Jongsma M A, Bakker P L, Peters J, Bosch D, Stiekema W J
Department of Molecular Biology, DLO-Centre for Plant Breeding and Reproduction Research (DLO-CPRO), Wageningen, The Netherlands.
Proc Natl Acad Sci U S A. 1995 Aug 15;92(17):8041-5. doi: 10.1073/pnas.92.17.8041.

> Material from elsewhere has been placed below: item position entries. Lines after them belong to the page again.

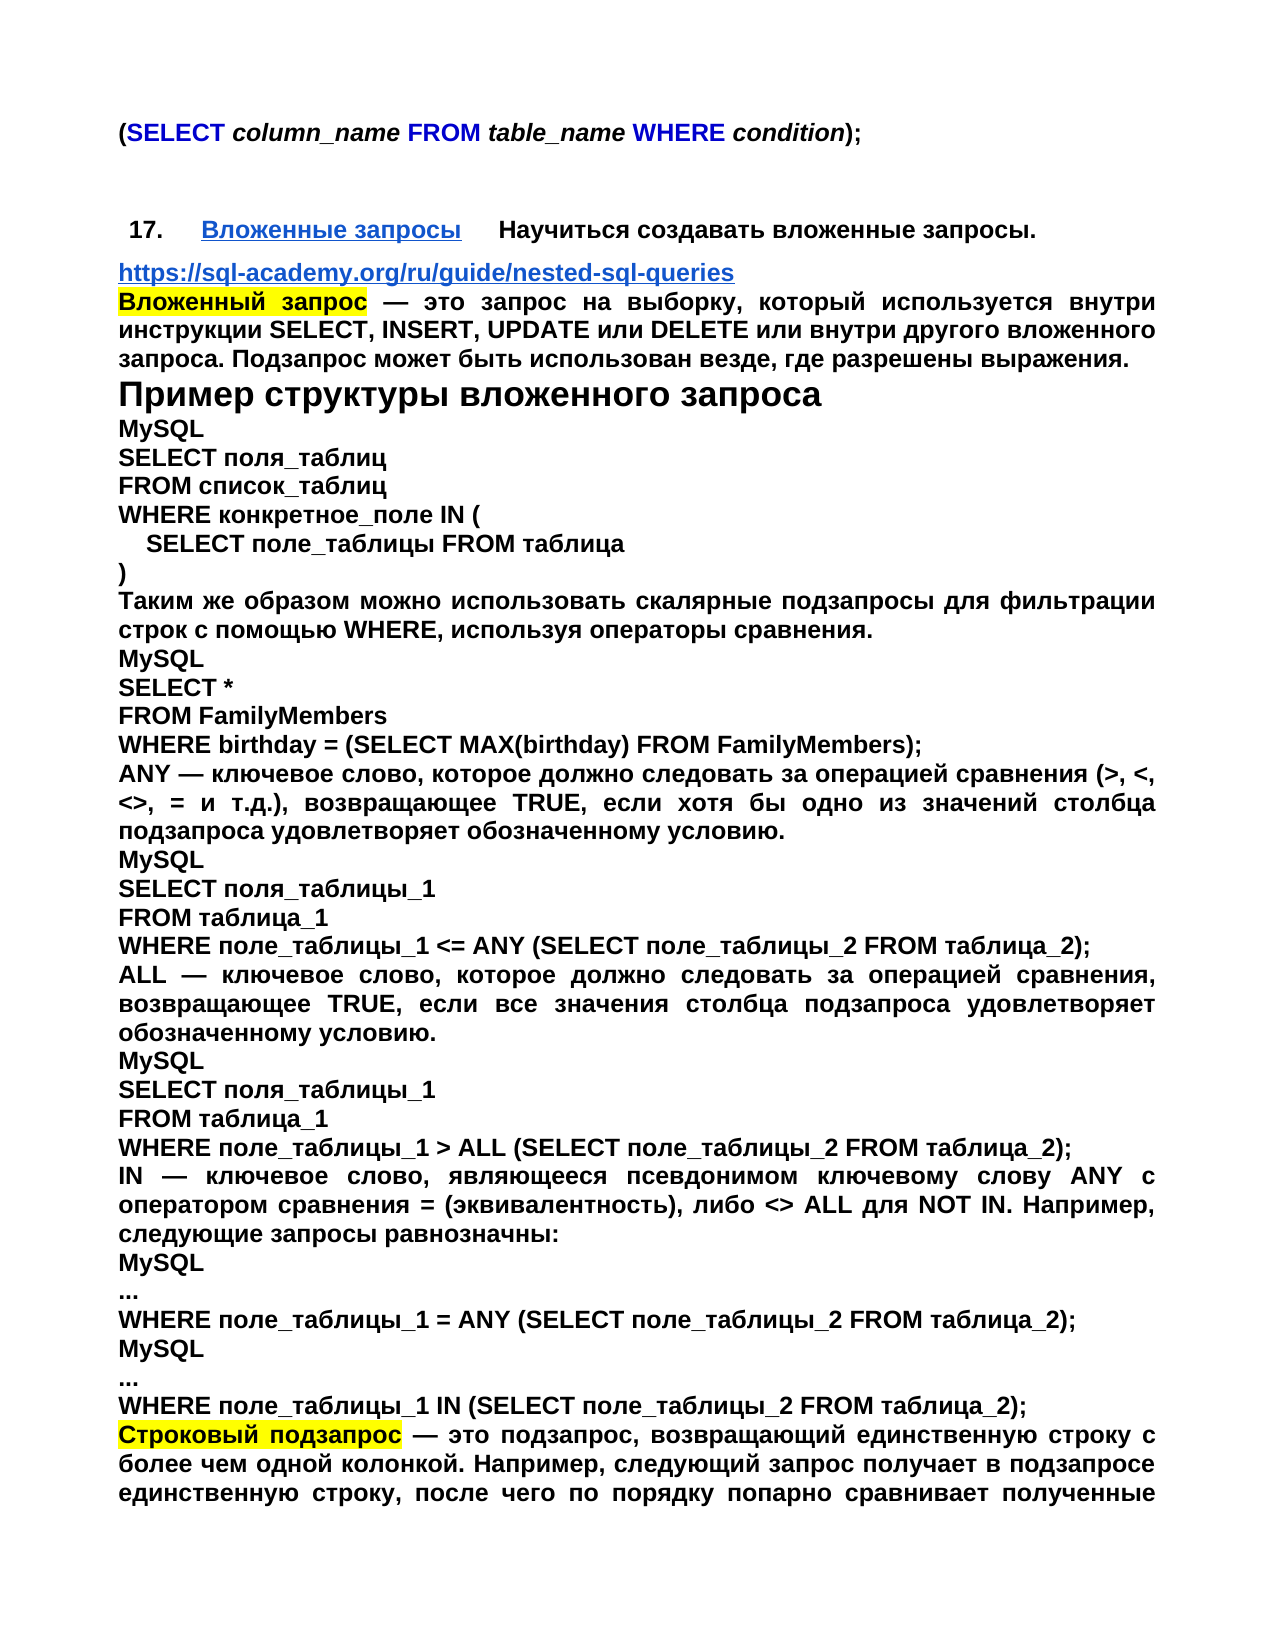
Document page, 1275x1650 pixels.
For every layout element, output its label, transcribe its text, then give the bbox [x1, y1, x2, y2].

text WHERE поле_таблицы_1 IN (SELECT поле_таблицы_2 FROM таблица_2); [118, 1391, 1157, 1420]
text MySQL [118, 644, 1157, 672]
text ... [118, 1362, 1157, 1391]
text https://sql-academy.org/ru/guide/nested-sql-queries [118, 258, 1157, 287]
table_header 17. [118, 204, 191, 258]
text ANY — ключевое слово, которое должно следовать за операцией сравнения (>, <, <>, = и т.д.), возвращающее TRUE, если хотя бы одно из значений столбца подзапроса удовлетворяет обозначенному условию. [118, 759, 1157, 845]
text SELECT * [118, 672, 1157, 701]
text SELECT поле_таблицы FROM таблица [118, 529, 1157, 557]
text SELECT поля_таблицы_1 [118, 1075, 1157, 1104]
text Таким же образом можно использовать скалярные подзапросы для фильтрации строк с помощью WHERE, используя операторы сравнения. [118, 586, 1157, 644]
text FROM FamilyMembers [118, 701, 1157, 730]
text (SELECT column_name FROM table_name WHERE condition); [118, 118, 1157, 147]
text FROM таблица_1 [118, 902, 1157, 931]
text FROM таблица_1 [118, 1104, 1157, 1132]
table_header Научиться создавать вложенные запросы. [488, 204, 1076, 258]
text MySQL [118, 414, 1157, 442]
text MySQL [118, 1046, 1157, 1075]
text MySQL [118, 1334, 1157, 1362]
text WHERE поле_таблицы_1 = ANY (SELECT поле_таблицы_2 FROM таблица_2); [118, 1305, 1157, 1334]
text Вложенный запрос — это запрос на выборку, который используется внутри инструкции SELECT, INSERT, UPDATE или DELETE или внутри другого вложенного запроса. Подзапрос может быть использован везде, где разрешены выражения. [118, 287, 1157, 373]
text WHERE конкретное_поле IN ( [118, 500, 1157, 529]
text SELECT поля_таблицы_1 [118, 874, 1157, 902]
text ) [118, 557, 1157, 586]
text SELECT поля_таблиц [118, 442, 1157, 471]
subtitle Пример структуры вложенного запроса [118, 373, 1157, 414]
table_header Вложенные запросы [191, 204, 488, 258]
text WHERE поле_таблицы_1 <= ANY (SELECT поле_таблицы_2 FROM таблица_2); [118, 931, 1157, 960]
text ALL — ключевое слово, которое должно следовать за операцией сравнения, возвращающее TRUE, если все значения столбца подзапроса удовлетворяет обозначенному условию. [118, 960, 1157, 1046]
text MySQL [118, 1247, 1157, 1276]
text WHERE поле_таблицы_1 > ALL (SELECT поле_таблицы_2 FROM таблица_2); [118, 1132, 1157, 1161]
text WHERE birthday = (SELECT MAX(birthday) FROM FamilyMembers); [118, 730, 1157, 759]
text IN — ключевое слово, являющееся псевдонимом ключевому слову ANY с оператором сравнения = (эквивалентность), либо <> ALL для NOT IN. Например, следующие запросы равнозначны: [118, 1161, 1157, 1247]
text FROM список_таблиц [118, 471, 1157, 500]
text MySQL [118, 845, 1157, 874]
text ... [118, 1276, 1157, 1305]
text Строковый подзапрос — это подзапрос, возвращающий единственную строку с более чем одной колонкой. Например, следующий запрос получает в подзапросе единственную строку, после чего по порядку попарно сравнивает полученные [118, 1420, 1157, 1506]
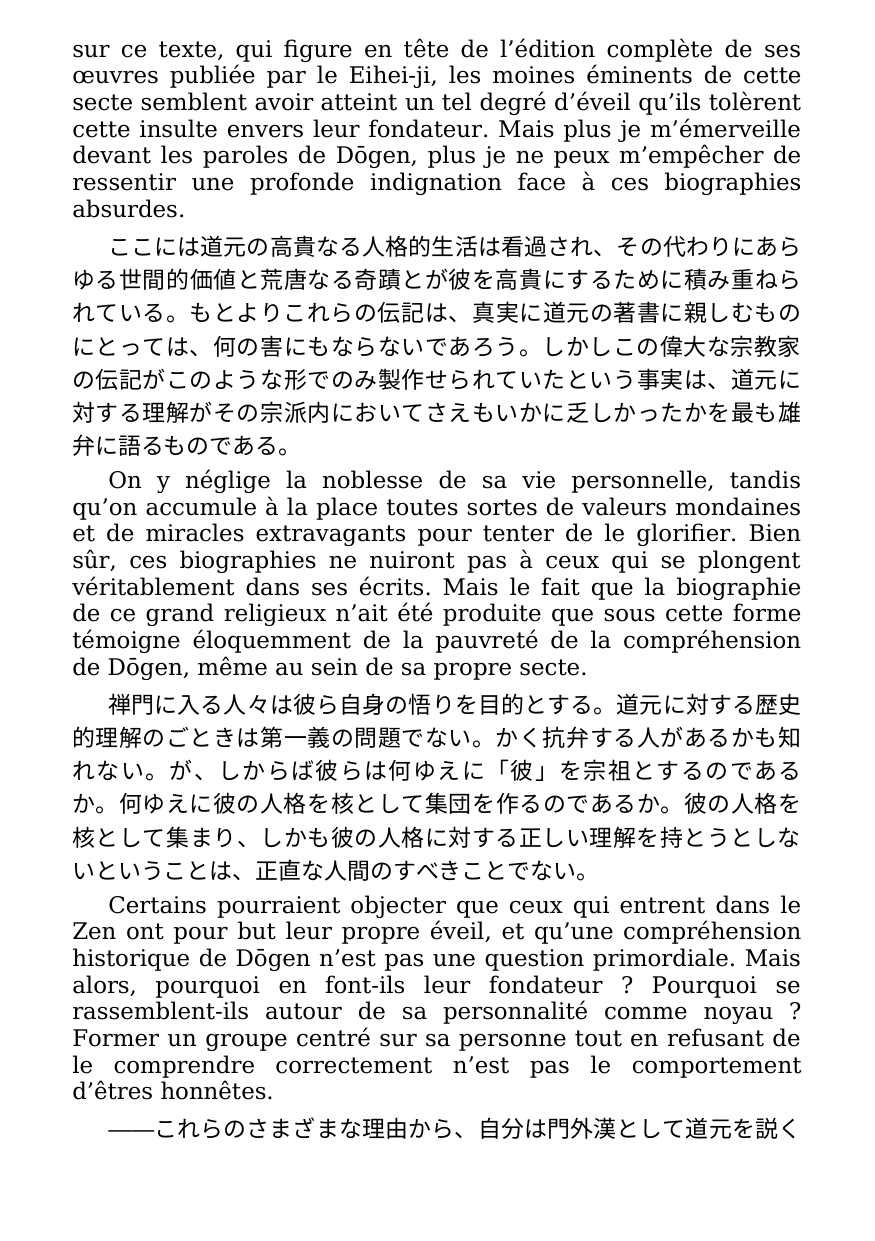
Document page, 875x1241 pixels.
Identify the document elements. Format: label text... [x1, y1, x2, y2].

text ここには道元の高貴なる人格的生活は看過され、その代わりにあらゆる世間的価値と荒唐なる奇蹟とが彼を高貴にするために積み重ねられている。もとよりこれらの伝記は、真実に道元の著書に親しむものにとっては、何の害にもならないであろう。しかしこの偉大な宗教家の伝記がこのような形でのみ製作せられていたという事実は、道元に対する理解がその宗派内においてさえもいかに乏しかったかを最も雄弁に語るものである。 [72, 229, 802, 461]
text 禅門に入る人々は彼ら自身の悟りを目的とする。道元に対する歴史的理解のごときは第一義の問題でない。かく抗弁する人があるかも知れない。が、しからば彼らは何ゆえに「彼」を宗祖とするのであるか。何ゆえに彼の人格を核として集団を作るのであるか。彼の人格を核として集まり、しかも彼の人格に対する正しい理解を持とうとしないということは、正直な人間のすべきことでない。 [72, 686, 802, 886]
text ――これらのさまざまな理由から、自分は門外漢として道元を説く [72, 1111, 802, 1144]
text Certains pourraient objecter que ceux qui entrent dans le Zen ont pour but leur propre éveil, et qu’une compréhension historique de Dōgen n’est pas une question primordiale. Mais alors, pourquoi en font-ils leur fondateur ? Pourquoi se rassemblent-ils autour de sa personnalité comme noyau ? Former un groupe centré sur sa personne tout en refusant de le comprendre correctement n’est pas le comportement d’êtres honnêtes. [72, 892, 802, 1105]
text On y néglige la noblesse de sa vie personnelle, tandis qu’on accumule à la place toutes sortes de valeurs mondaines et de miracles extravagants pour tenter de le glorifier. Bien sûr, ces biographies ne nuiront pas à ceux qui se plongent véritablement dans ses écrits. Mais le fait que la biographie de ce grand religieux n’ait été produite que sous cette forme témoigne éloquemment de la pauvreté de la compréhension de Dōgen, même au sein de sa propre secte. [72, 467, 802, 681]
text sur ce texte, qui figure en tête de l’édition complète de ses œuvres publiée par le Eihei-ji, les moines éminents de cette secte semblent avoir atteint un tel degré d’éveil qu’ils tolèrent cette insulte envers leur fondateur. Mais plus je m’émerveille devant les paroles de Dōgen, plus je ne peux m’empêcher de ressentir une profonde indignation face à ces biographies absurdes. [72, 36, 802, 223]
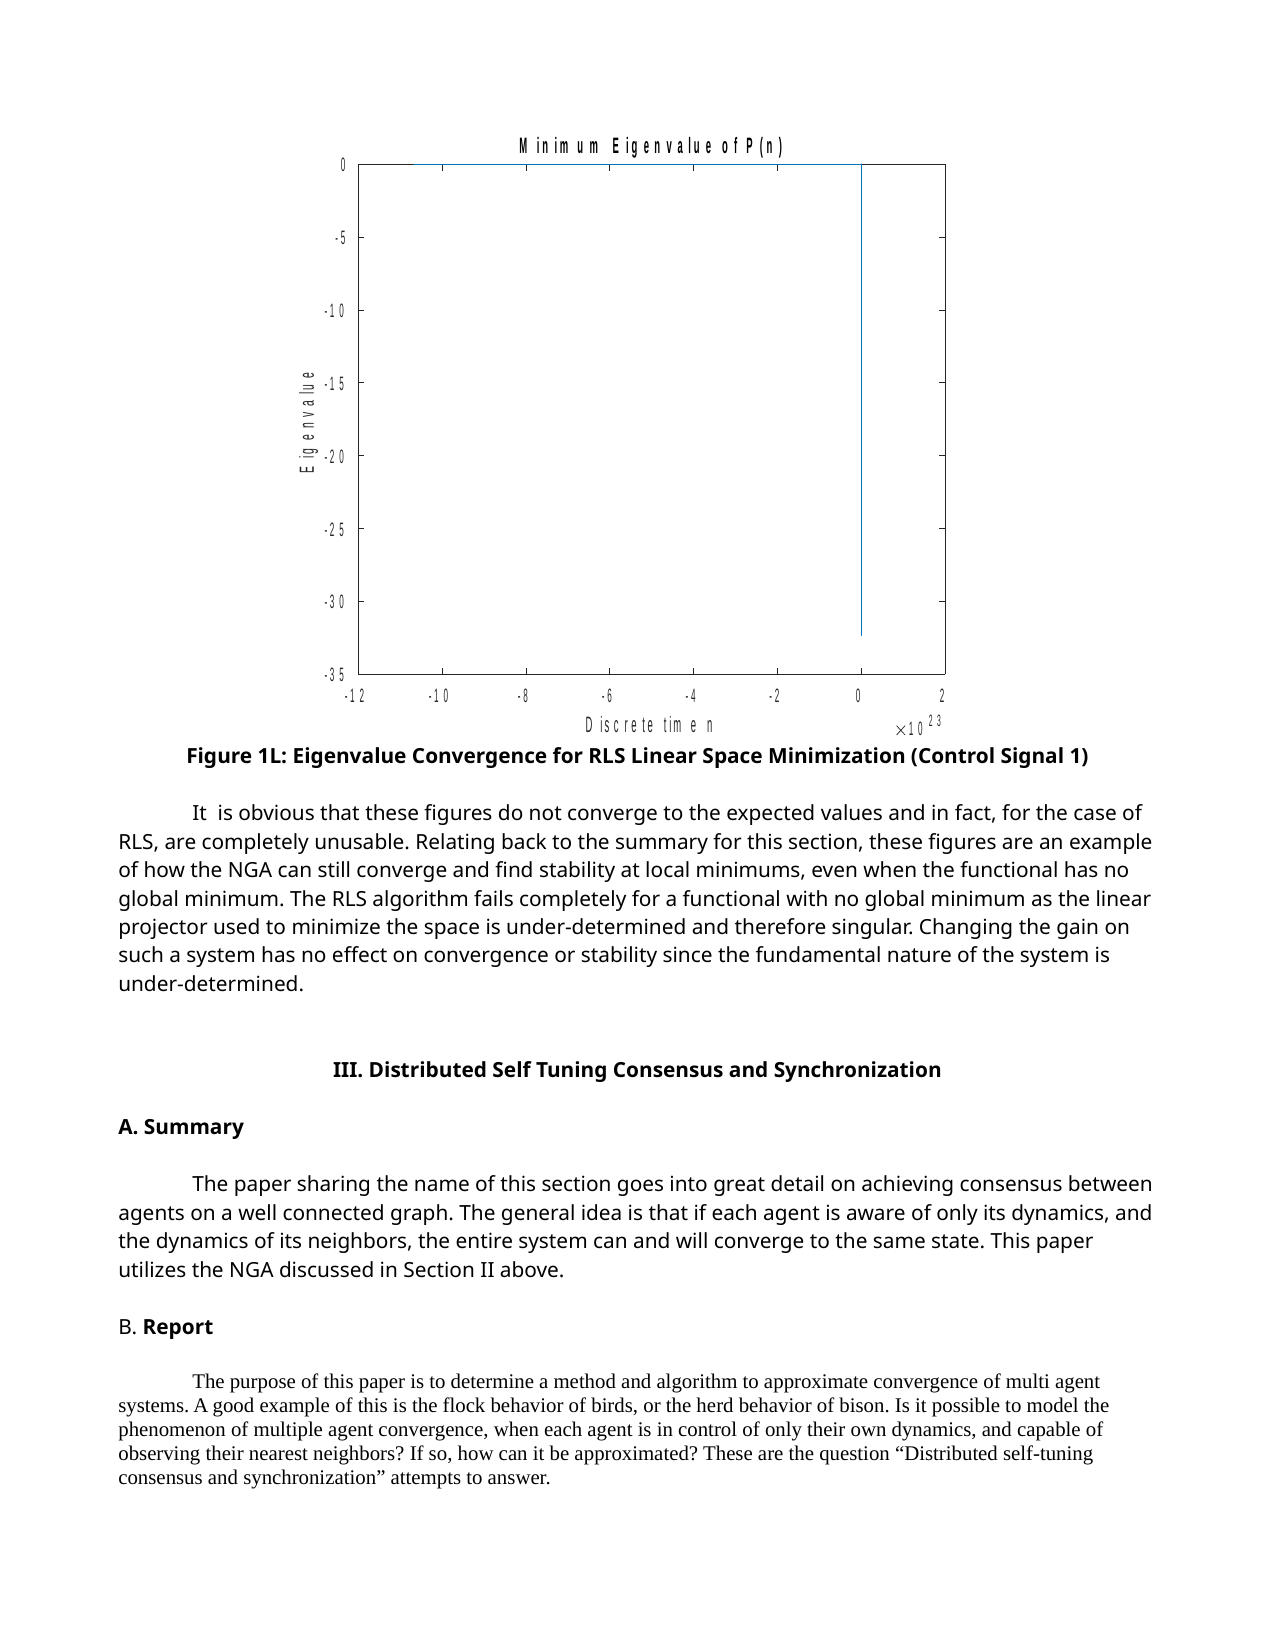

Tobacco plants were transformed with a cDNA clone of chymotrypsin/trypsin-specific potato proteinase inhibitor II (PI2) under the control of a constitutive promoter. Although considerable levels of transgene expression could be demonstrated, the growth of Spodoptera exigua larvae fed with detached leaves of PI2-expressing plants was not affected. Analysis of the composition of tryptic gut activity demonstrated that only 18% of the proteinase activity of insects reared on these transgenic plants was sensitive to inhibition by PI2, whereas 78% was sensitive in insects reared on control plants. Larvae had compensated for this loss of tryptic activity by a 2.5-fold induction of new activity that was insensitive to inhibition by PI2. PI2-insensitive proteolytic activity was also induced in response to endogenous proteinase inhibitors of tobacco; therefore, induction of such proteinase activity may represent the mechanism by which insects that feed on plants overcome plant proteinase inhibitor defense.
用一个在组成型启动子控制下的胰凝乳蛋白酶/胰蛋白酶特异性马铃薯蛋白酶抑制剂II(PI2)的cDNA克隆转化烟草植株。虽然可以证明有相当水平的转基因表达,但用表达PI2的植株的离体叶片喂养的甜菜夜蛾幼虫的生长未受影响。对胰蛋白酶肠道活性组成的分析表明,在这些转基因植株上饲养的昆虫中,只有18%的蛋白酶活性对PI2抑制敏感,而在对照植株上饲养的昆虫中这一比例为78%。幼虫通过诱导2.5倍的对PI2抑制不敏感的新活性来弥补这种胰蛋白酶活性的损失。对烟草内源性蛋白酶抑制剂的反应也诱导了对PI2不敏感的蛋白水解活性;因此,诱导这种蛋白酶活性可能代表了以植物为食的昆虫克服植物蛋白酶抑制剂防御的机制。